*Given instruction A*.
In the car detailing post, which two coatings were the new products?

*Excerpt to read*.
╔══

# BMW E60 530D New Year's full detail + coating with C1 and CQuartz



## Anzafin (May 18, 2008)

Hello everybody!

Finally I had some time to do a full detail to my own car. I was very busy during the fall and didn't really have time for it. But now I got the time, and the plan was to give the car a light polish, put some new protection/products on it and clean the interior. The new products were CarPro CQuartz and GTechnic C1 coatings. I started the job in the New Year's Eve and continued it on next day. No better way to start a new year, right?! 

*Paint:*
There wasn't any protection on the car anymore. Maybe something on the horizontal surfaces, but the vertical panels were pale. I noticed only very light swirling around the car, and some marring from the claying process that I did after the wash before polishing. Last time when I polished slightly the car was last April.

*Interior:*
So I cleaned the interior as well. Vacuuming, cleaning the seats, steering wheel and other surfaces. Nothing special.

╚══

*Task input*.
╔══

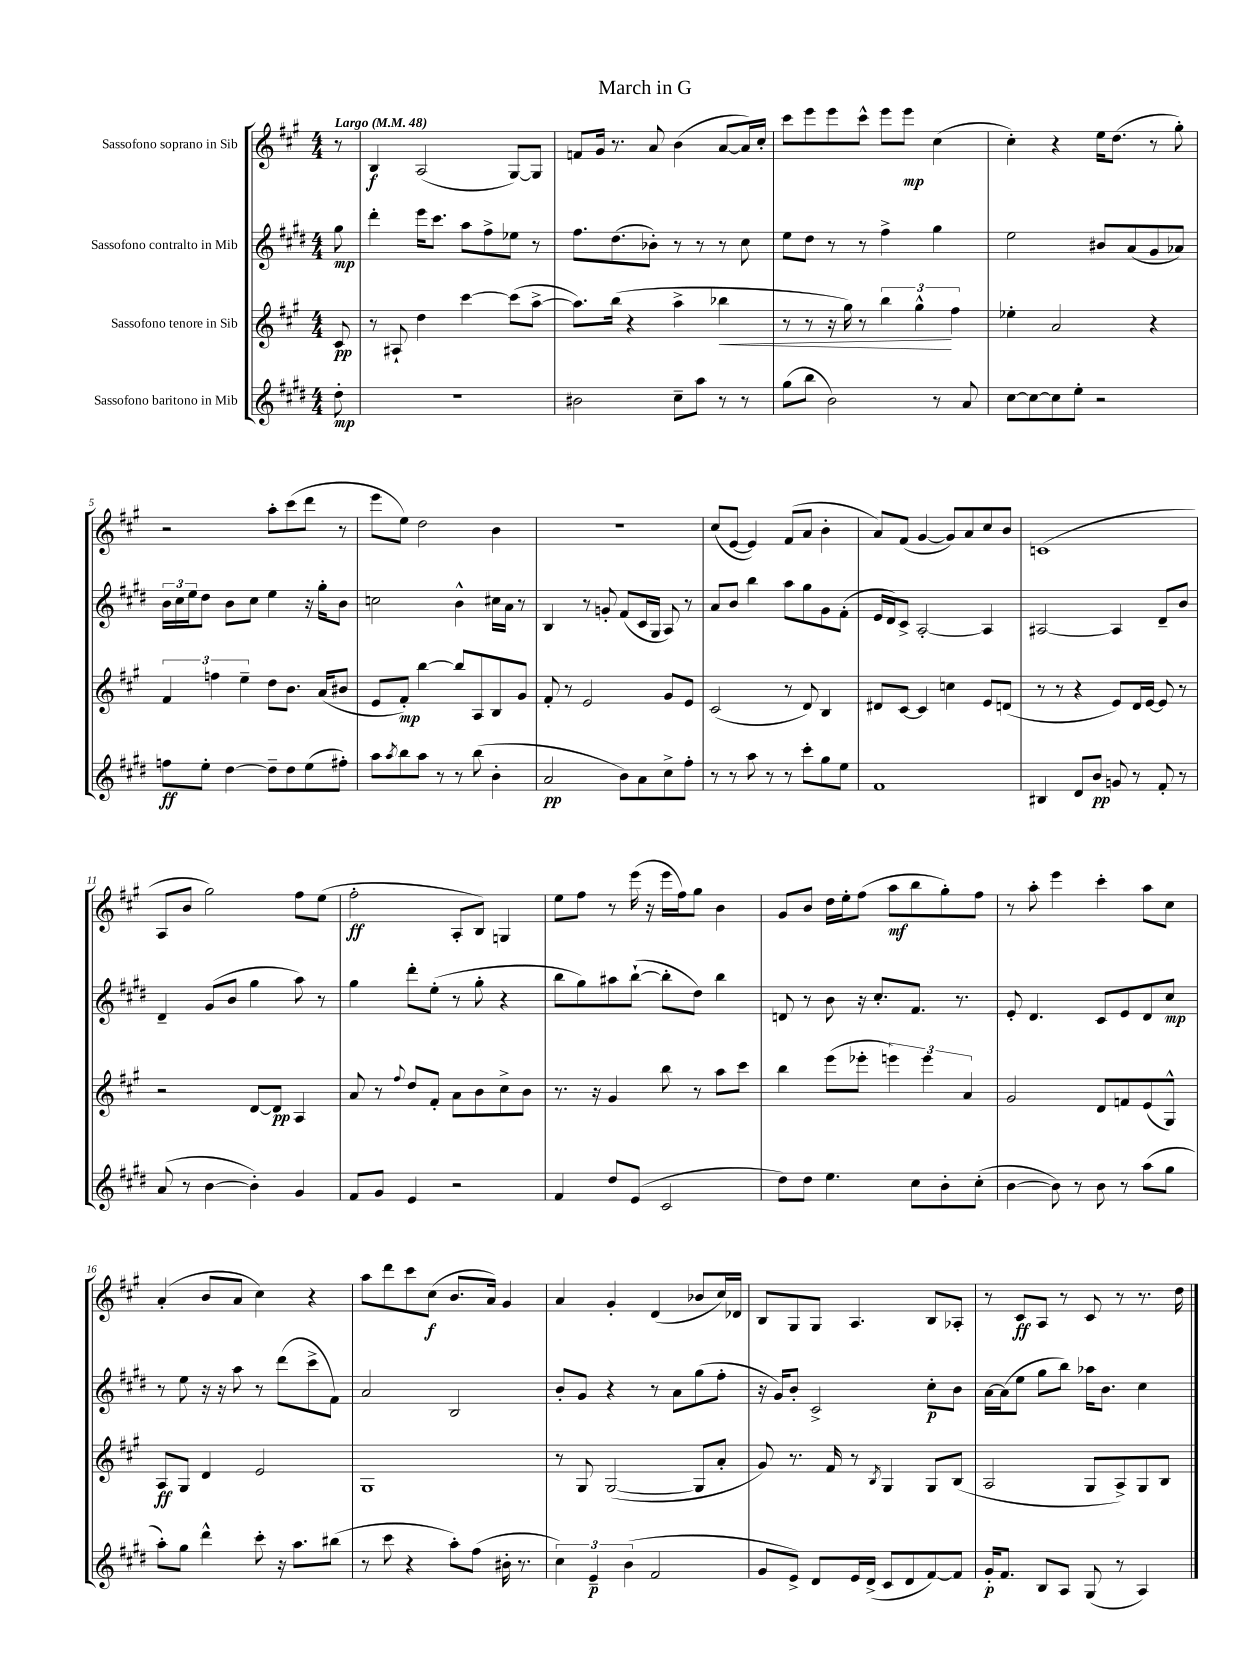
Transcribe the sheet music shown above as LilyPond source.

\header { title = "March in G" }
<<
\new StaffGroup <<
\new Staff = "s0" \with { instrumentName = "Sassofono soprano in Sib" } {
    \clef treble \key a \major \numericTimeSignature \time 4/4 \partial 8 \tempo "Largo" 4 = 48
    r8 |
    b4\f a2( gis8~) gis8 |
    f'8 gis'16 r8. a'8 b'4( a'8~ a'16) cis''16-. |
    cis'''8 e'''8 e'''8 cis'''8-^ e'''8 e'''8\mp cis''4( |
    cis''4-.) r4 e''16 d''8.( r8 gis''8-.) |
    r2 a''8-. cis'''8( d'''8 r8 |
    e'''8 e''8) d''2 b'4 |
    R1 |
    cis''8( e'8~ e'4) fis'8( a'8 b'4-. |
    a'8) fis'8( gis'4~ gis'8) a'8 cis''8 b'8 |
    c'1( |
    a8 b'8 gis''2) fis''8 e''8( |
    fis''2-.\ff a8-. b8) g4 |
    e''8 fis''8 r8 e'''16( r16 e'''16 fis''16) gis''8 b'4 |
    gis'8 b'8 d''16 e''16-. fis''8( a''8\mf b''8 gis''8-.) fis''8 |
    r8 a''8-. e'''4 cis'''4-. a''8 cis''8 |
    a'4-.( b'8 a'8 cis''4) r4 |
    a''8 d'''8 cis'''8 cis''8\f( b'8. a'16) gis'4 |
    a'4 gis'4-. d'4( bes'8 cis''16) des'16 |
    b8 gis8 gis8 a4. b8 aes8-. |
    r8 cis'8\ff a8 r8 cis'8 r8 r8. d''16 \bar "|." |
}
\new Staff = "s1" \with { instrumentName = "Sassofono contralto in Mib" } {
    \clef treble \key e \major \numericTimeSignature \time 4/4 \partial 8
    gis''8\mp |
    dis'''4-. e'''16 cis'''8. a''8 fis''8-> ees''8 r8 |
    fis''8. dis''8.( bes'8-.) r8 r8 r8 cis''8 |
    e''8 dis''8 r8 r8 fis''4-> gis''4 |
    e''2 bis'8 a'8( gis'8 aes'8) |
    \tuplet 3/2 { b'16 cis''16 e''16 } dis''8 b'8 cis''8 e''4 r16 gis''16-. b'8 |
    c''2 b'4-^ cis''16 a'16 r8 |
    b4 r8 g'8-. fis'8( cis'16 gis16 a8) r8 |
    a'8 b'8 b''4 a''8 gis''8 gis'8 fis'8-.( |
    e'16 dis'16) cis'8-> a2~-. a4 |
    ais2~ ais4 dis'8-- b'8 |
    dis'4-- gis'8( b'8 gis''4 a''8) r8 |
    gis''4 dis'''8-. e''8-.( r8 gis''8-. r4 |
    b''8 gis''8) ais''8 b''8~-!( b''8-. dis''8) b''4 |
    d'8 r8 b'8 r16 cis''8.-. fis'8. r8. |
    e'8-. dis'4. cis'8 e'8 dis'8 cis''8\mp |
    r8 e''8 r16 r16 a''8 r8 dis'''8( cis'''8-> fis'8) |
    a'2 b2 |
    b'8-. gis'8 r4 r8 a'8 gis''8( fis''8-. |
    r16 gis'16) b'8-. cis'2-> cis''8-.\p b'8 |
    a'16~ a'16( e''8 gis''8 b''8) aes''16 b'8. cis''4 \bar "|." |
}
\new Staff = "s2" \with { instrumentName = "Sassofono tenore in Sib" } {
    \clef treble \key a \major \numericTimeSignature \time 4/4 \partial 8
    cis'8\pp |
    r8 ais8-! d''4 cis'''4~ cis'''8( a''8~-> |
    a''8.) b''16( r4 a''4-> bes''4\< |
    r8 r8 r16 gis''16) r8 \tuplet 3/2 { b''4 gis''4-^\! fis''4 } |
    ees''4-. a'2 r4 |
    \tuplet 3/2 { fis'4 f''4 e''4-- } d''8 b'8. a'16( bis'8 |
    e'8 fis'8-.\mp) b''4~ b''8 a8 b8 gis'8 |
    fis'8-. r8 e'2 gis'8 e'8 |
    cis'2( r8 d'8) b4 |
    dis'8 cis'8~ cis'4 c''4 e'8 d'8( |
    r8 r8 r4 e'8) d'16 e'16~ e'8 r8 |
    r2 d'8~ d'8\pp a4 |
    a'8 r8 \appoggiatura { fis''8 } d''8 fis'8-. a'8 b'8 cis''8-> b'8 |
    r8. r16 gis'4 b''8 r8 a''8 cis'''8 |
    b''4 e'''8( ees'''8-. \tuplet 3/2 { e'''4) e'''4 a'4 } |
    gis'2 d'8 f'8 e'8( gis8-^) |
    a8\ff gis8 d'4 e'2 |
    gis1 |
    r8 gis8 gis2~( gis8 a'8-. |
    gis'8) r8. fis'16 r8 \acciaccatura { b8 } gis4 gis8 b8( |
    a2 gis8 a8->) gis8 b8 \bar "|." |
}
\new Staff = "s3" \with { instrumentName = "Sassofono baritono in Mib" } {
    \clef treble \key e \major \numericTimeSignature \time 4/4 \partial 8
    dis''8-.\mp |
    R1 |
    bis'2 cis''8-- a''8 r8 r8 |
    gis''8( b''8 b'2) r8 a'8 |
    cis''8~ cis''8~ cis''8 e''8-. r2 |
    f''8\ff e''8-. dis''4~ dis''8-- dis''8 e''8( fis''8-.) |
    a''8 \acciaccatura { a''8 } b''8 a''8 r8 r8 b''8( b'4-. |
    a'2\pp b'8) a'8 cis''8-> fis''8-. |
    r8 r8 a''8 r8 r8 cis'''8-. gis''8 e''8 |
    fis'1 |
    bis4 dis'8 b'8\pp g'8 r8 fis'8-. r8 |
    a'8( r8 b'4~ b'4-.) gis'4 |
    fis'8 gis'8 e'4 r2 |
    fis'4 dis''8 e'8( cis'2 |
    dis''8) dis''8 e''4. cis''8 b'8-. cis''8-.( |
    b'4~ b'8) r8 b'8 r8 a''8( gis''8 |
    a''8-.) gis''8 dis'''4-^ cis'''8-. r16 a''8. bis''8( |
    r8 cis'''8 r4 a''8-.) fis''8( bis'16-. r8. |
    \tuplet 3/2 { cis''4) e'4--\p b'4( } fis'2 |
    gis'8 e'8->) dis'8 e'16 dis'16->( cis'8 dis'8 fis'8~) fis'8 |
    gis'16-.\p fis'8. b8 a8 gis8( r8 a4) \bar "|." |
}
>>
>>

╚══
╔══

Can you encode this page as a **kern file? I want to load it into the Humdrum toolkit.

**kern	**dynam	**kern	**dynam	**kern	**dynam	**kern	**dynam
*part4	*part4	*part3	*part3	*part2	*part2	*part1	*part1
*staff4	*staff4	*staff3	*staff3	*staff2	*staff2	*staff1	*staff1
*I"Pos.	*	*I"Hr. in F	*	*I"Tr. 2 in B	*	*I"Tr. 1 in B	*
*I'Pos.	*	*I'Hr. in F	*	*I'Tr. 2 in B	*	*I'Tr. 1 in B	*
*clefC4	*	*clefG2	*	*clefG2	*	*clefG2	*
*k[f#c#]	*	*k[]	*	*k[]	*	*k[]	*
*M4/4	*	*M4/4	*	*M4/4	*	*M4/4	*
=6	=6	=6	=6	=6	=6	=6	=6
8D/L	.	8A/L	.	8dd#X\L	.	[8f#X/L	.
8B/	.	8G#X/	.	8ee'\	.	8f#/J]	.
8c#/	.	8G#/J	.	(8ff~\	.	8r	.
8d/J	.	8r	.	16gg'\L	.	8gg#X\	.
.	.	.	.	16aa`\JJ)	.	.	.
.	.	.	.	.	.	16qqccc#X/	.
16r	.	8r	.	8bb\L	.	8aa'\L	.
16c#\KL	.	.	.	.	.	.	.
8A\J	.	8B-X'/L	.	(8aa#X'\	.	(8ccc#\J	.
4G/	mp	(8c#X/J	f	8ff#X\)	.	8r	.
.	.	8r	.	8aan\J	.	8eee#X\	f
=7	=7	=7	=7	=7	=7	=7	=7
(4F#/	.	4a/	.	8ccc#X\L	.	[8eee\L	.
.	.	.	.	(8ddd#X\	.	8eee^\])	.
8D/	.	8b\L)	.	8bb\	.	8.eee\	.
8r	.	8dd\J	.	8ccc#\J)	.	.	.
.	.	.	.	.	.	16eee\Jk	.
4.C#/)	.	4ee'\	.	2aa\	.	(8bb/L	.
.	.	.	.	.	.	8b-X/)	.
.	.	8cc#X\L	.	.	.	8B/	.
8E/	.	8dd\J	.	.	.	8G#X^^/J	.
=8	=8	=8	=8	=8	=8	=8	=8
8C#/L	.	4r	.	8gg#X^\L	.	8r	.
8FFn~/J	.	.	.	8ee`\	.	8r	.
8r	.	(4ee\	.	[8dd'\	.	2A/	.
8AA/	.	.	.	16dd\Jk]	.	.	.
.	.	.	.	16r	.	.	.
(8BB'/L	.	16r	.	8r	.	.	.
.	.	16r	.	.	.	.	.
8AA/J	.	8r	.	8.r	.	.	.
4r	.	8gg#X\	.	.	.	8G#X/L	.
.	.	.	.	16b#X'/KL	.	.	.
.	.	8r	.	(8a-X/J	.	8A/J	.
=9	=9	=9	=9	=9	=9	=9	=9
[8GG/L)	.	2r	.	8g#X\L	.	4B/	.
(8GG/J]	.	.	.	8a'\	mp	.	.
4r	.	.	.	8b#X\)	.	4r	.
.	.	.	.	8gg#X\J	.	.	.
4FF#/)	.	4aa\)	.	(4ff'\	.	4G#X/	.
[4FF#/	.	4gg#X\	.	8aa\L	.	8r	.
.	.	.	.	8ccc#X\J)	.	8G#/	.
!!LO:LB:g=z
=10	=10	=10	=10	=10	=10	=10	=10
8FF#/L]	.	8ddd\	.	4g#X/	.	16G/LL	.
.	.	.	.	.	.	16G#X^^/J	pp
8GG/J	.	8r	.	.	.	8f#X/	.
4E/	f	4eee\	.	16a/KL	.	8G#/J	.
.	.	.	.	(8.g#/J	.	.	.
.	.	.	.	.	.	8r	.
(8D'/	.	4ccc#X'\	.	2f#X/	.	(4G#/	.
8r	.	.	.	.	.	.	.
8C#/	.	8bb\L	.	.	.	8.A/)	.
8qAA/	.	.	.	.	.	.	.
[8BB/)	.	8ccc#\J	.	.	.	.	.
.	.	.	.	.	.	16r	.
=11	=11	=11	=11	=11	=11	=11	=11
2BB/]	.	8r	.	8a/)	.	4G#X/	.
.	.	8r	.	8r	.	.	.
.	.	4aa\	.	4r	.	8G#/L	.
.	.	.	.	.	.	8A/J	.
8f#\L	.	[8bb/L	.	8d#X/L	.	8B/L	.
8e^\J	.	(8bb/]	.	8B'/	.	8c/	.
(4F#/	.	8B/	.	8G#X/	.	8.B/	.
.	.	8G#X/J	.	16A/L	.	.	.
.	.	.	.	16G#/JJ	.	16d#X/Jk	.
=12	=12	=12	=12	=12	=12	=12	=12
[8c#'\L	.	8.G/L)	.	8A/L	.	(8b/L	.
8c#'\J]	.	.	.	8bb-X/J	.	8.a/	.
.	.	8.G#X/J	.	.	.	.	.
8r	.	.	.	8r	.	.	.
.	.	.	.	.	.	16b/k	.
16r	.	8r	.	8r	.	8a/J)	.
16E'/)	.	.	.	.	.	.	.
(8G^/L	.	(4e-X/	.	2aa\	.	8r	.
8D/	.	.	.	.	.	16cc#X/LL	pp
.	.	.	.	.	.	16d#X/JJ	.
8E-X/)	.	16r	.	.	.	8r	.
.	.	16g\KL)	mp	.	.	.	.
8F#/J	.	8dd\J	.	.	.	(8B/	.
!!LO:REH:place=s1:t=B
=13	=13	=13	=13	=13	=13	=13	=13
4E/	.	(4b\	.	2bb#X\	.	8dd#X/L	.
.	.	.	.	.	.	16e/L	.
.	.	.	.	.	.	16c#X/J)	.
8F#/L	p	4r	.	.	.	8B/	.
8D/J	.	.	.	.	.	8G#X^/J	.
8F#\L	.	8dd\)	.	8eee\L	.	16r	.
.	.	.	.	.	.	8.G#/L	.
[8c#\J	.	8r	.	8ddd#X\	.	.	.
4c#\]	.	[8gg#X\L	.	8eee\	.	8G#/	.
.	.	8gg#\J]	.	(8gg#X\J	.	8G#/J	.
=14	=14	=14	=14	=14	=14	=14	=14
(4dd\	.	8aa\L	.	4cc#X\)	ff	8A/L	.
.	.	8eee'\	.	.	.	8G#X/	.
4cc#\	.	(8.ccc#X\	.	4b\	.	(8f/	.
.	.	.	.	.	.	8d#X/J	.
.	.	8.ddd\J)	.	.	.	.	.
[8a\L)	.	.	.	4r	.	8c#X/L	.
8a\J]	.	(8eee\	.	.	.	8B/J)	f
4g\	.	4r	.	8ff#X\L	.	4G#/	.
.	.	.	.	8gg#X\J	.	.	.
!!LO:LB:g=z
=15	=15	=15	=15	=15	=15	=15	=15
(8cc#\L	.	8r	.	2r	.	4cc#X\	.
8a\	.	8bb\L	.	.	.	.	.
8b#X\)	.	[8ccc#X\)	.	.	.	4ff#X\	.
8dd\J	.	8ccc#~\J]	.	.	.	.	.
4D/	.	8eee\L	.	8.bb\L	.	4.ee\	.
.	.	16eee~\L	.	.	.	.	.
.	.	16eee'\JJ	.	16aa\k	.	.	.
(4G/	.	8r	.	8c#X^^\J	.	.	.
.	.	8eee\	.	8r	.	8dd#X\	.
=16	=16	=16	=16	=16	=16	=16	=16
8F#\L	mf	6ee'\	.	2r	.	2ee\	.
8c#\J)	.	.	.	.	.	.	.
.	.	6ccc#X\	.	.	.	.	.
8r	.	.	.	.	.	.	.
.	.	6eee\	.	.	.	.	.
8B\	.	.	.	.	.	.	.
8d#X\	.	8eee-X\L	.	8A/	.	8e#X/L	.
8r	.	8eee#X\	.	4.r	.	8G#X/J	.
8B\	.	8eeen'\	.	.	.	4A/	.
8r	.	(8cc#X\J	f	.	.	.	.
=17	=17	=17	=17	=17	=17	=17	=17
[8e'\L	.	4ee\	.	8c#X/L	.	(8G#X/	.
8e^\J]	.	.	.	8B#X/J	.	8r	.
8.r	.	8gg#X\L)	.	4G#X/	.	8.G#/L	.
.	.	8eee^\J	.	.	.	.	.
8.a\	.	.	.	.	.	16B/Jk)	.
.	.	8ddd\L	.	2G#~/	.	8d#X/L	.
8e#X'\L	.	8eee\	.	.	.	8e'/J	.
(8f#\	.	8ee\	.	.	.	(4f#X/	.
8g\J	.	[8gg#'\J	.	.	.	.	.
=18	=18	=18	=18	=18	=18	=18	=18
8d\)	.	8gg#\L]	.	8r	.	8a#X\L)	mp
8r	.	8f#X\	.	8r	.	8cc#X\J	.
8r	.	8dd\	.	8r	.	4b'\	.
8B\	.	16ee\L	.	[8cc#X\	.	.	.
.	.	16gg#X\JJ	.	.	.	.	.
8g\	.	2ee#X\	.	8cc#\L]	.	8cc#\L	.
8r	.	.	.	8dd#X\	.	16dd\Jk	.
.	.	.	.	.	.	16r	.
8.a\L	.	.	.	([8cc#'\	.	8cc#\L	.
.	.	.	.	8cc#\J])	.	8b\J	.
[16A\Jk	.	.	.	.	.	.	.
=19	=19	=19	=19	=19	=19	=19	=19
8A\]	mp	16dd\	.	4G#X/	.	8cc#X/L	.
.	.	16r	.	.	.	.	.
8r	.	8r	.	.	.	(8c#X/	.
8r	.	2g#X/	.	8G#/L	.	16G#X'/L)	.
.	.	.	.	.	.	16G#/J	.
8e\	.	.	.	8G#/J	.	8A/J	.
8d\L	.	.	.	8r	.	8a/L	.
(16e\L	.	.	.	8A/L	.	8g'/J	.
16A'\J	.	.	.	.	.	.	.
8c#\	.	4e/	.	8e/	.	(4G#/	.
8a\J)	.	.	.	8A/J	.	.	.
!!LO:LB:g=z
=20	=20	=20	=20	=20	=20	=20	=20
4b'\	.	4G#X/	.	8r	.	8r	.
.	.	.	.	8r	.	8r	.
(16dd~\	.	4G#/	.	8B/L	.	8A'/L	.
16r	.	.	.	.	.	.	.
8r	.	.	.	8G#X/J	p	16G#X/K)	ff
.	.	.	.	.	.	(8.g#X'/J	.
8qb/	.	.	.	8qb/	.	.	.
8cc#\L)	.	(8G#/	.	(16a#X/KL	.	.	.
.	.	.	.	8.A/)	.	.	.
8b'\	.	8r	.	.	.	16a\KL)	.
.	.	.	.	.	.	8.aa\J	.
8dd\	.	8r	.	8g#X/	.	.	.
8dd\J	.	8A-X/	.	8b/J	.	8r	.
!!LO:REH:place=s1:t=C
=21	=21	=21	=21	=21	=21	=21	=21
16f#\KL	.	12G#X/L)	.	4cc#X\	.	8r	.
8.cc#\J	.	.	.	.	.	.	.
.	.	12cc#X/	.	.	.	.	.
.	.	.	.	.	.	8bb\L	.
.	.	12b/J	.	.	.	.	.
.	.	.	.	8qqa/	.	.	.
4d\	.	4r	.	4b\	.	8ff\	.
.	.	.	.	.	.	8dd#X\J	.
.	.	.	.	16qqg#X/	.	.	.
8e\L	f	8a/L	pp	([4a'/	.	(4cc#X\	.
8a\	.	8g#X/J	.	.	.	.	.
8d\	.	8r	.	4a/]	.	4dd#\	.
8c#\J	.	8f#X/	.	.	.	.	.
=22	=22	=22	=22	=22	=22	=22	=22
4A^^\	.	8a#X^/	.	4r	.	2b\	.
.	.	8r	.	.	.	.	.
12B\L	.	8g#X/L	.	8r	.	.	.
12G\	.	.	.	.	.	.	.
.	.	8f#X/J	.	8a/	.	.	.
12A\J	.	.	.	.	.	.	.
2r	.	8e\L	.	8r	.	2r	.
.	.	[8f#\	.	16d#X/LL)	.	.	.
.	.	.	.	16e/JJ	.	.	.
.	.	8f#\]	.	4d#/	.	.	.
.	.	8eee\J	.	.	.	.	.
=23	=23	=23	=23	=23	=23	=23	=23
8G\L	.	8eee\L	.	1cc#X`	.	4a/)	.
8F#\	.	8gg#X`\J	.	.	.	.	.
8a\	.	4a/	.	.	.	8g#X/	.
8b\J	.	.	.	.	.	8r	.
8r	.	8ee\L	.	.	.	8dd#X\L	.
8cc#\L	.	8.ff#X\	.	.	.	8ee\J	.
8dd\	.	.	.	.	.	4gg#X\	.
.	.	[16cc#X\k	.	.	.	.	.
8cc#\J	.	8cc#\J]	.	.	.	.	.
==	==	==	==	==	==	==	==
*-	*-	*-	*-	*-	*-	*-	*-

╚══

*Given instruction B*.
Filter the records above and keep every line that contains the string "numericTimeSignature".

*Exercise output A*.
CarPro CQuartz and GTechnic C1.

*Exercise output B*.
    \clef treble \key a \major \numericTimeSignature \time 4/4 \partial 8 \tempo "Largo" 4 = 48
    \clef treble \key e \major \numericTimeSignature \time 4/4 \partial 8
    \clef treble \key a \major \numericTimeSignature \time 4/4 \partial 8
    \clef treble \key e \major \numericTimeSignature \time 4/4 \partial 8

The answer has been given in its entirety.